Lender goes to the British HC against 5 Indians and an American who made off with Rs 271 crore in unpaid loans.
New Delhi: It’s not just jeweller Nirav Modi and his uncle Mehul Choksi who have run away with Rs 13,000 crore of Punjab National Bank’s money. It now turns out that the fraud-hit bank has been robbed of another Rs 271 crore by a group of businessmen in UK using similar modus operandi.
The UK subsidiary of PNB has filed a case in the British High Court against five Indians, one American and three companies for fraudulently misleading the bank into lending them millions of dollars.
In its suit, PNB (International), which has seven branches in the UK, claimed that the individuals and companies “duped it” into lending them money with “fraudulent misrepresentation in respect of numerous loans” and eventually breached the contract too.
PNB has been in the news recently over the Rs 14,357 crore fraud involving Modi and Choksi. The duo defrauded the bank by raising credit overseas with fake guarantees issued by rogue PNB staff. This alone resulted in the bank’s January-March (FY18) quarter losses soaring to Rs 13,417 crore, the highest in the history of a public sector bank.
The bank’s suit in Britain claims that it advanced loans in dollars from London to four companies registered in the US between 2011 and 2014. The companies — South Eastern Petroleum LLC (SEPL), Pesco Beam USA, Trishe Wind and Trishe Resources — were all operating in the renewable energy sector and the loans were given “to assist in the financing of the construction of a lube oil re-refining unit in South Carolina, and the development and sale of wind energy projects.”
However, as it turned out, the companies seemed uninterested in running power operations but siphoned off the PNB money awarded as loan in a “scheme that was fraudulent from the outset.” These entities also made false claims about their balance sheets and status of projects to secure the loan.
As per PNB records, SEPL, which operates an oil recycling plant in South Carolina, received $17 million in loans in March 2011 with $10 million coming from PNB and $7million from the Bank of Baroda.
In October, PNB gave another $1.5 million to SEPL and in June 2012, both banks advanced a further $3 million. None of these loans have been repaid and SEPL has in fact gone into liquidation now.
The other company being sued is Pesco Beam Environmental Solutions, which specialises in engineered and manufactured systems in oil re-refining. Pesco Beam India is based in Chennai. Pesco Beam has a US subsidiary based in Virginia, which also received loans of $13 million and has not paid the bank back.
The American in this group, Staengl, has also been sued for not adhering to loan repayment cycle. Staengl has claimed that there was no fraud and it was a “legitimate loan.” The business failed due to market conditions.

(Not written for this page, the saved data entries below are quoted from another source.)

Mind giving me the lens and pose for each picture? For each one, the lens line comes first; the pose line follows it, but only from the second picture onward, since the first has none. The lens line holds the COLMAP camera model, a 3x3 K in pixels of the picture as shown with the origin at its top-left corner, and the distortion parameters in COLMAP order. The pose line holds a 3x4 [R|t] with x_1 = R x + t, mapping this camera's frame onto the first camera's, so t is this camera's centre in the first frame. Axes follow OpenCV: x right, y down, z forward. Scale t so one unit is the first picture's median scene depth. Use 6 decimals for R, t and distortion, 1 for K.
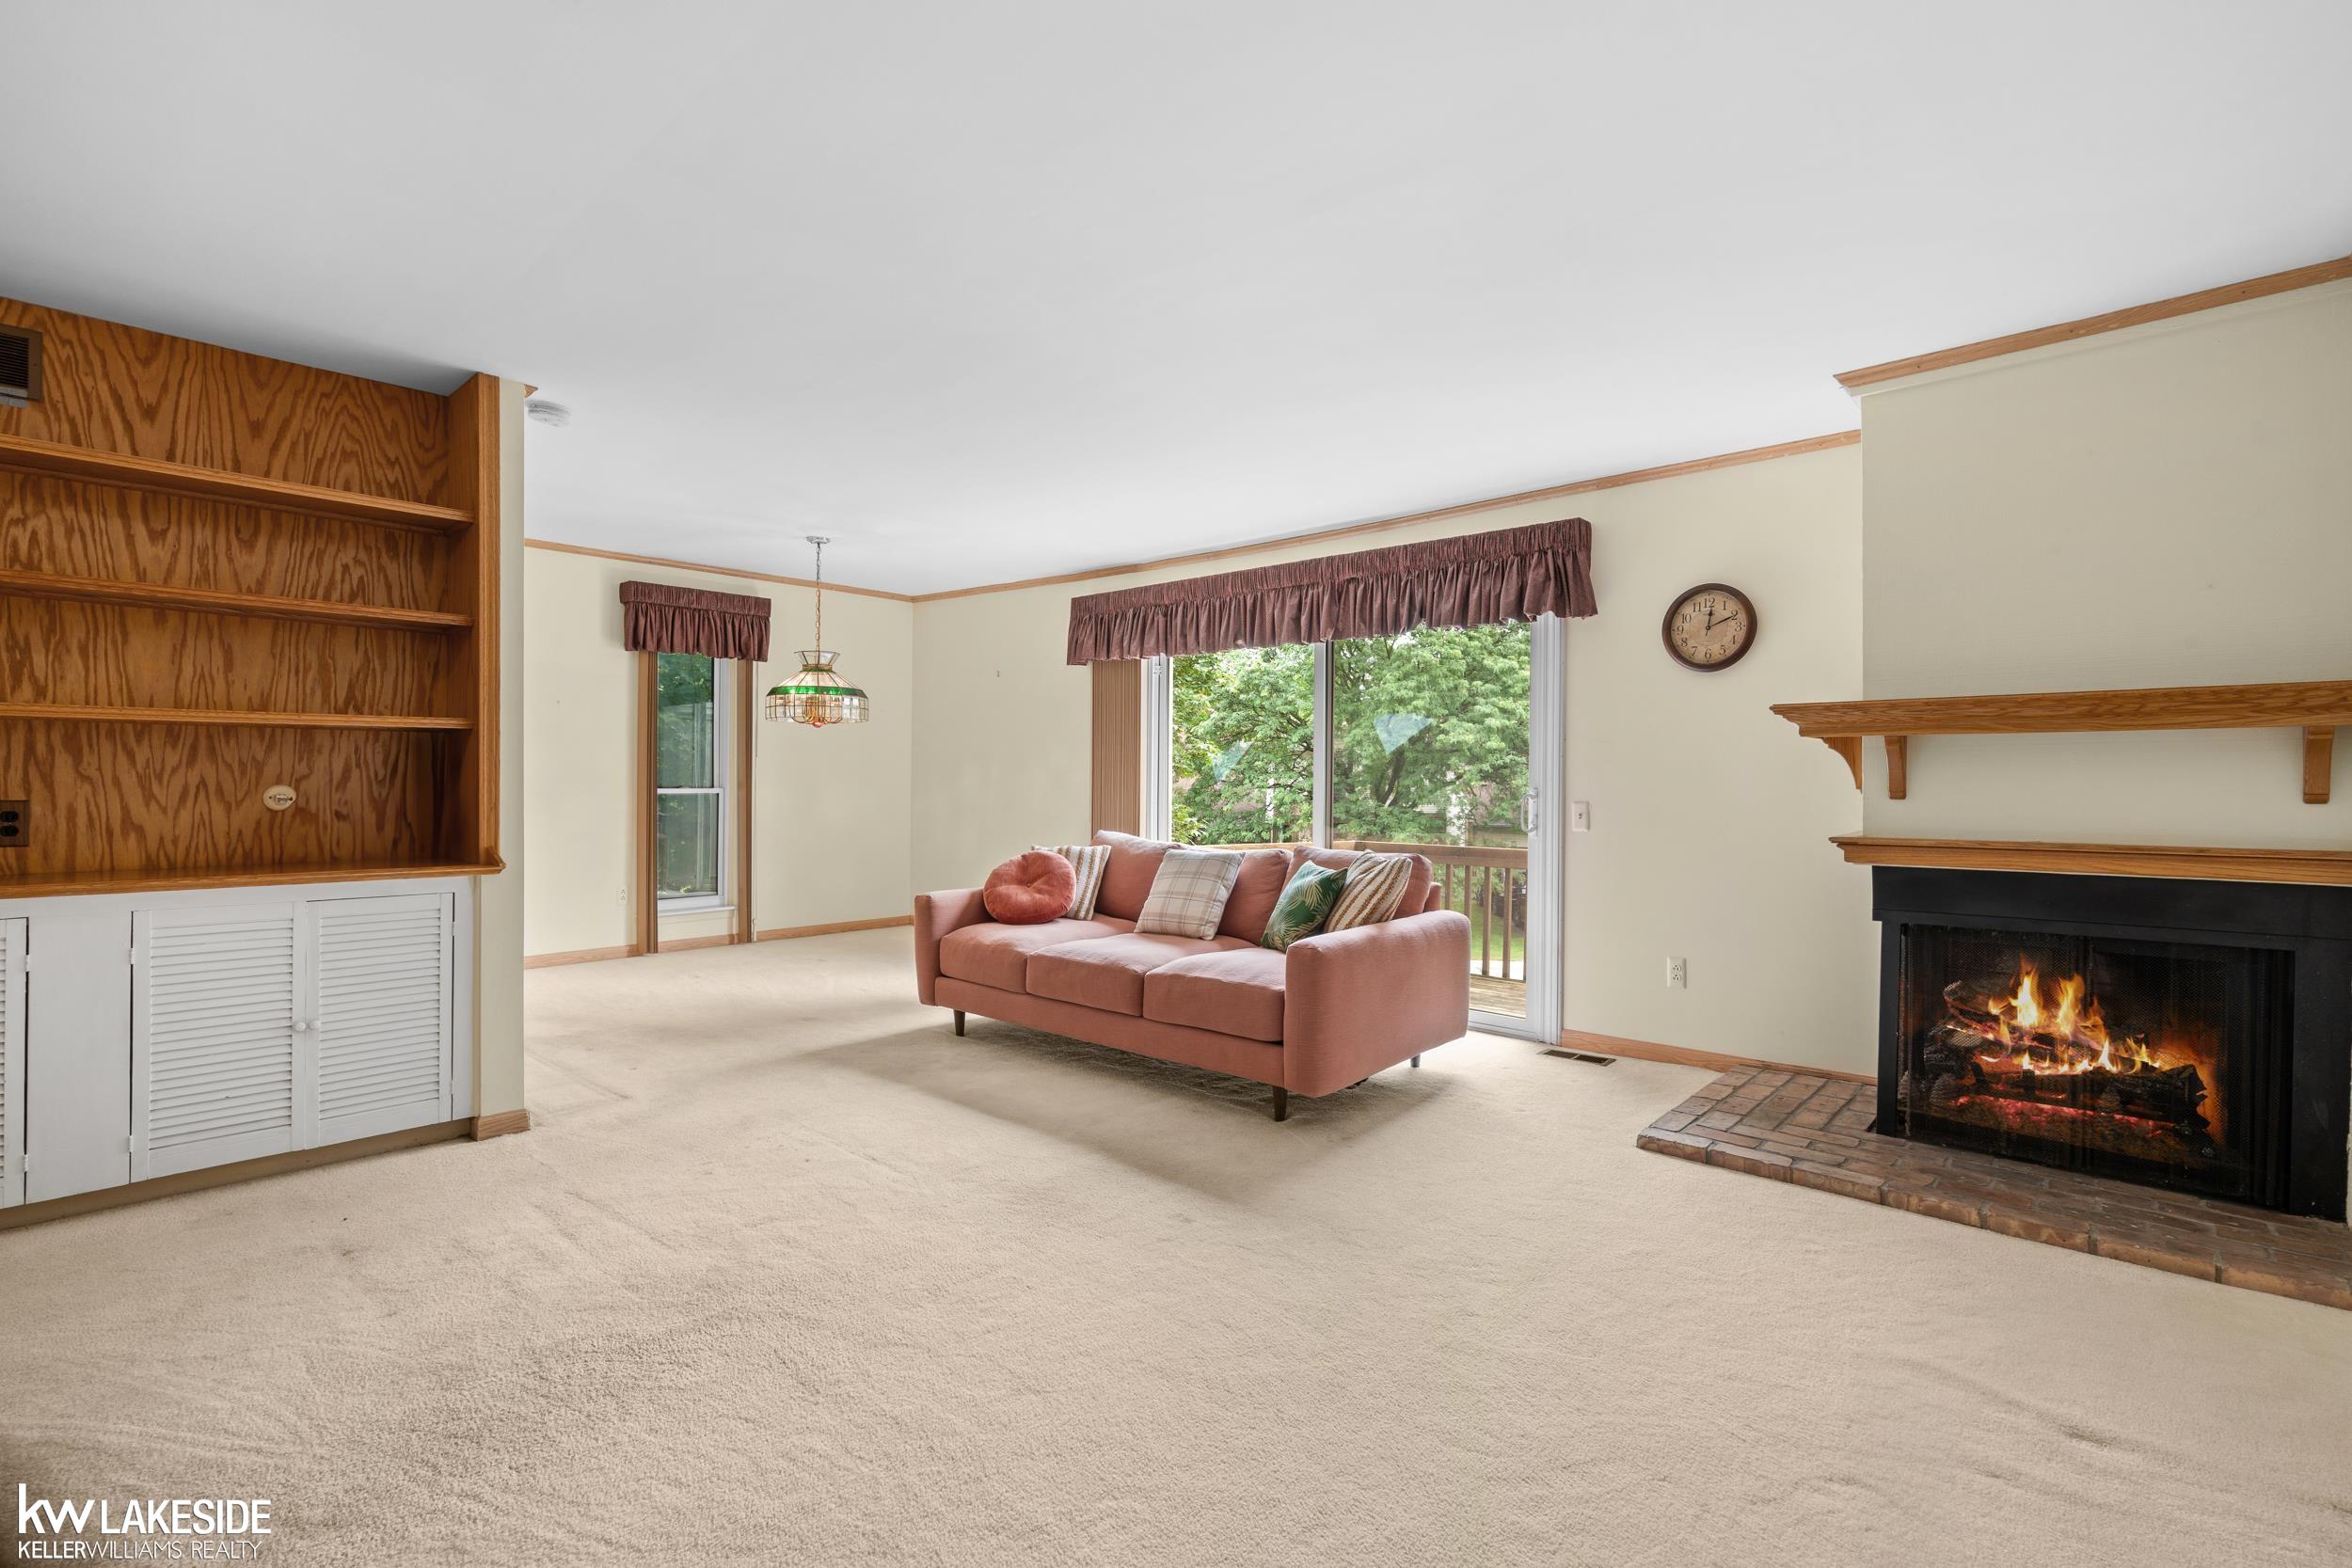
lens RADIAL K [[1037.9, 0, 1209.3], [0, 1037.9, 782.8], [0, 0, 1]] dist [-0.000067, 0.000412]
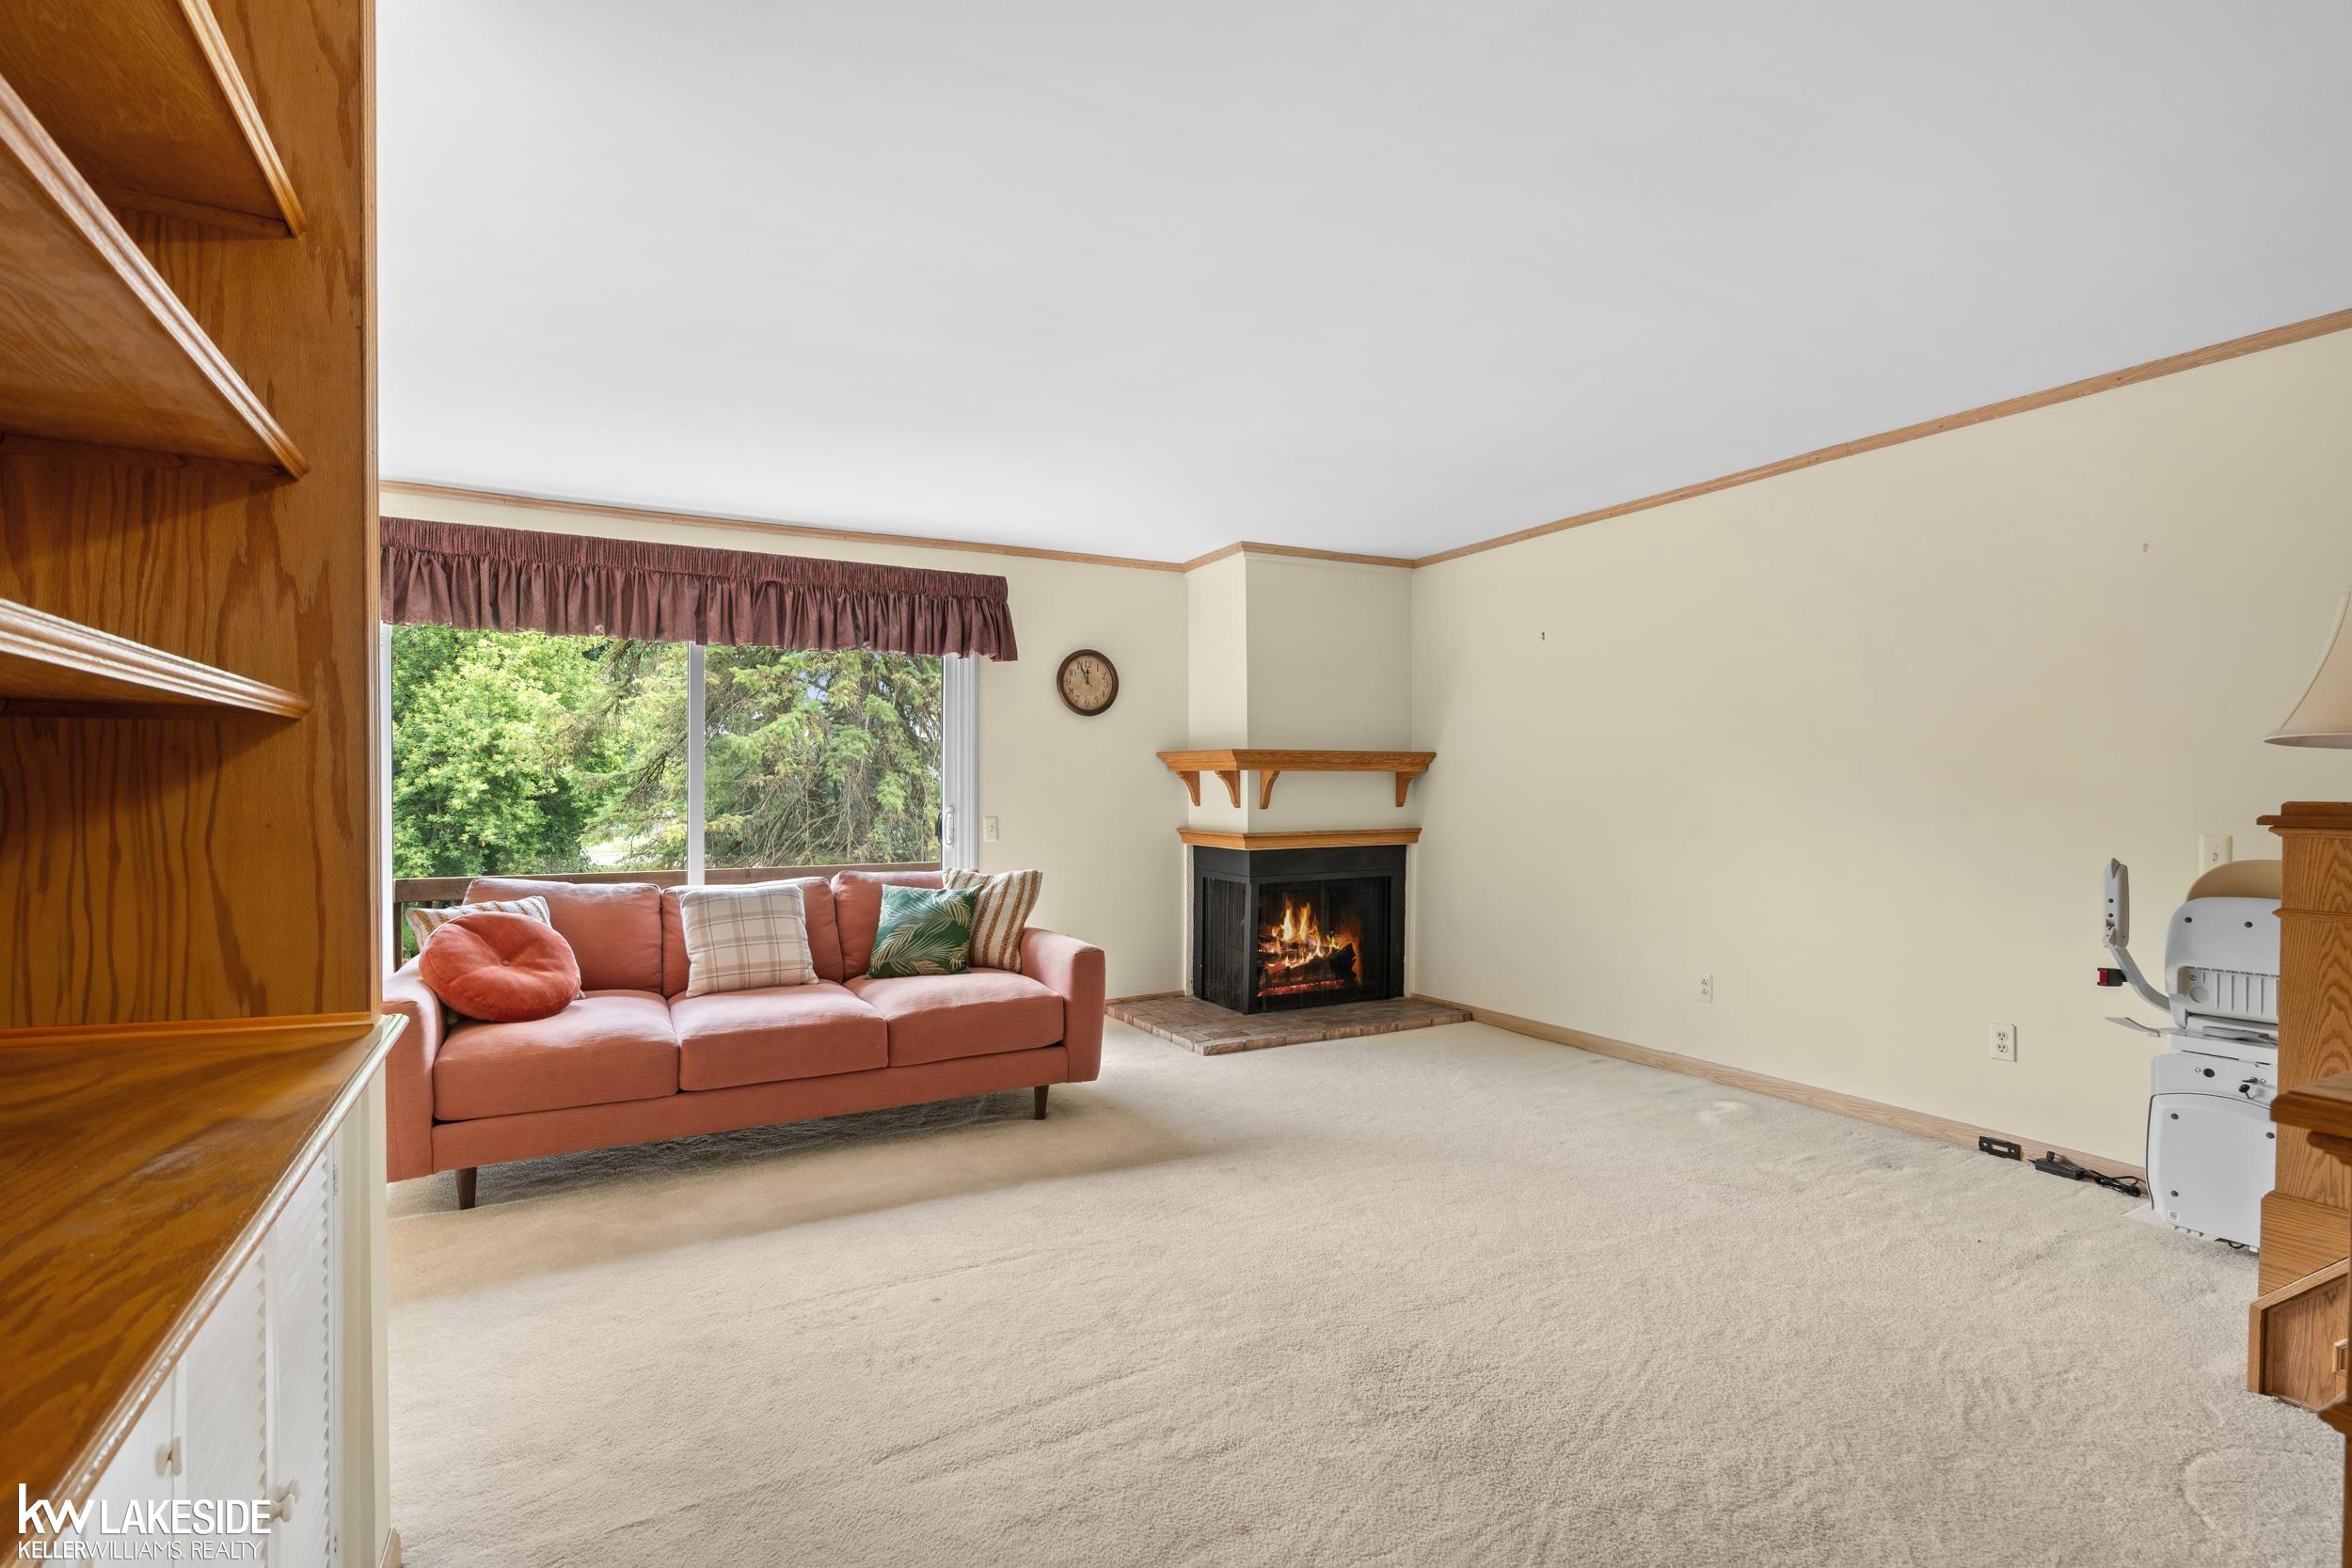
lens RADIAL K [[1116.4, 0, 1176.0], [0, 1116.4, 784.0], [0, 0, 1]] dist [0.000022, 0.000040]
pose [[0.380565, 0.005319, 0.924739, -0.857903], [0.010248, 0.999898, -0.009968, -0.006385], [-0.924698, 0.013270, 0.380471, 0.397903]]
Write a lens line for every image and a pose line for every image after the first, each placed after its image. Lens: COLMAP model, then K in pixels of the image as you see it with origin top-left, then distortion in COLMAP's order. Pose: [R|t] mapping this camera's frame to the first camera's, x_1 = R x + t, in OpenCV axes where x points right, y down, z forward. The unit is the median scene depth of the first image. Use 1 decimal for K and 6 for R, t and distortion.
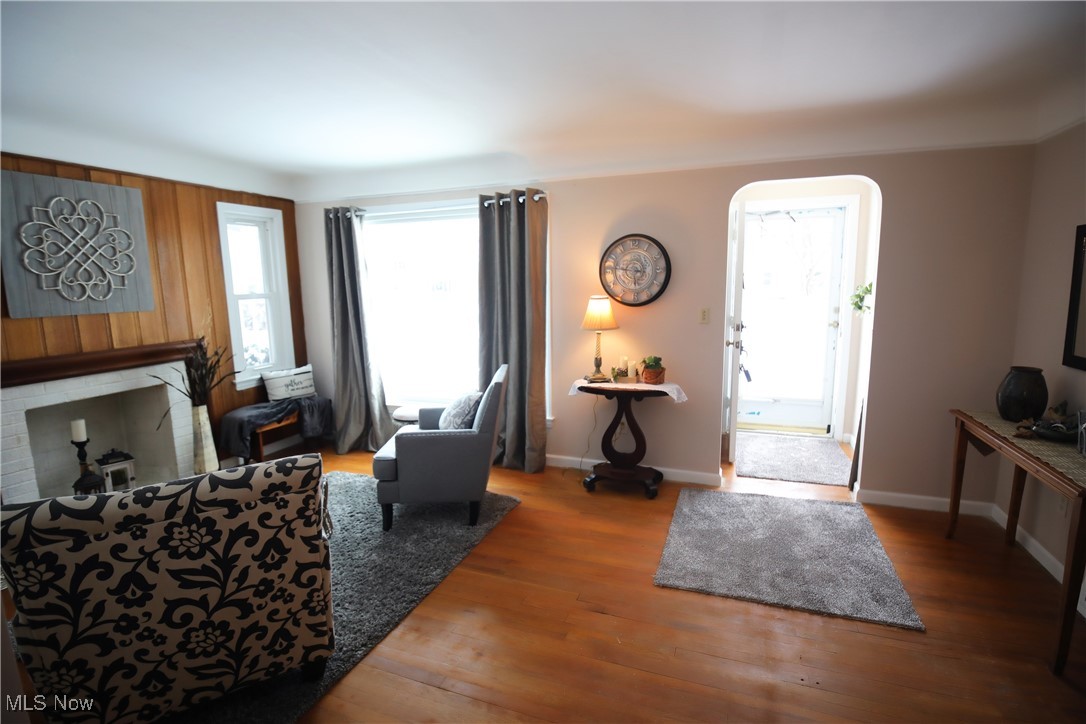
lens RADIAL K [[526.4, 0, 545.9], [0, 526.4, 364.4], [0, 0, 1]] dist [-0.024510, -0.005041]
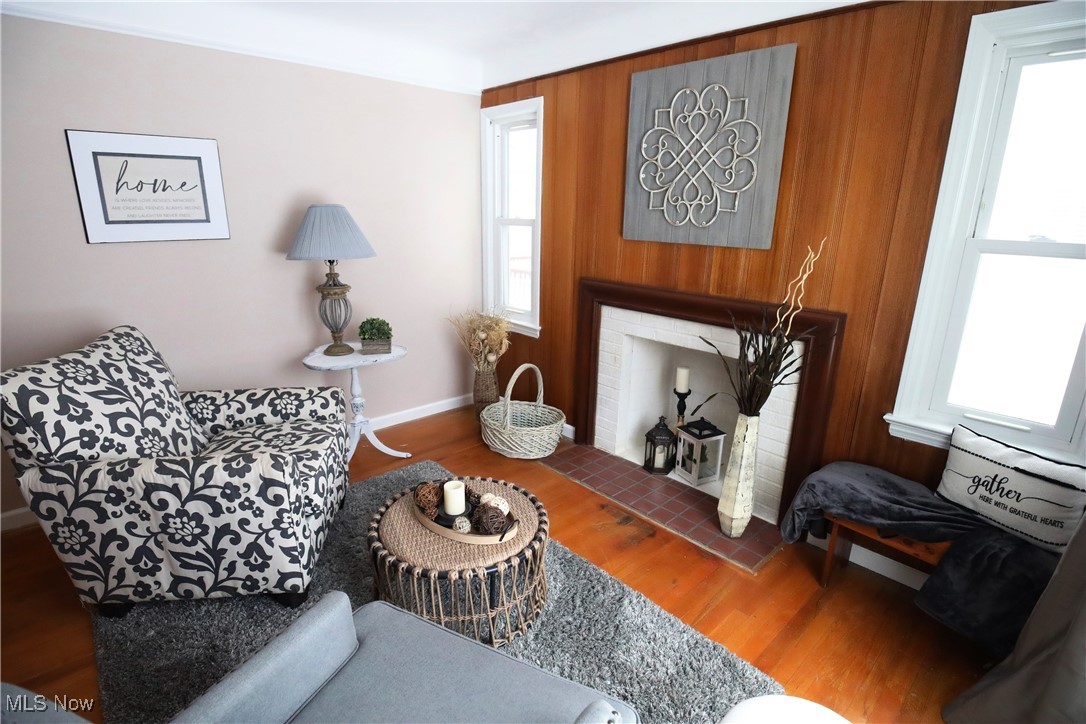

PNB is also suing Trishe Resources, a wind energy company in the US, and its owners Vathsala Ranganathan, Ramkumar Narasimhan and Ravi Srinivasan, who all live in Chennai. PNB alleged that Trishe Wind borrowed $10m and Trishe Resources $3m and these loans remain unpaid. In 2014, Trishe Wind in the US was declared bankrupt and its assets and liabilities were transferred to Trishe Resources.
Sources said PNB in its suit has claimed all the parties had fraudulently misrepresented that Indian conglomerate Shriram Group was backing their projects.
“The claimants would not have advanced such large sums of money to the defendants had it been informed that these individuals were operating on their own and had no connection with or prospective financial backing from Shriram Group,” PNB’s claim stated.
It added: “The defendants acted jointly and in concert in making the fraudulent misrepresentations and all the defendants are interconnected and all have benefited from the claim that the Shriram Group was financially supporting SEPL and Trishe Wind.”
Nicholas Vineall QC, the barrister for eight of the defendants, claimed that the loans to SEPL and the initial $10 m to Pesco Beam were given to “support the completion of an oil re-refining plant.”
The subsequent $2 million loan was made in an attempt to rescue the re-refinery project which was by then in difficulties, said Vineall in his written submissions.
“The business of the borrowers failed as a result of economic pressure on renewable energy businesses in the US created by the massive rise in shale gas extraction and the falling oil price and/or poor management. Given that the claimant bank is out of pocket, it is not surprising that the claimant has commenced proceedings,” he added.
Interestingly, in defence of his clients using the Shriram Group’s name, Vineall said: “Shriram is a common business name in India because it refers to the Indian god Ram.” He argued that his clients never claimed they were being backed by the “Shriram Group” but by “Shriram Auto Finance.”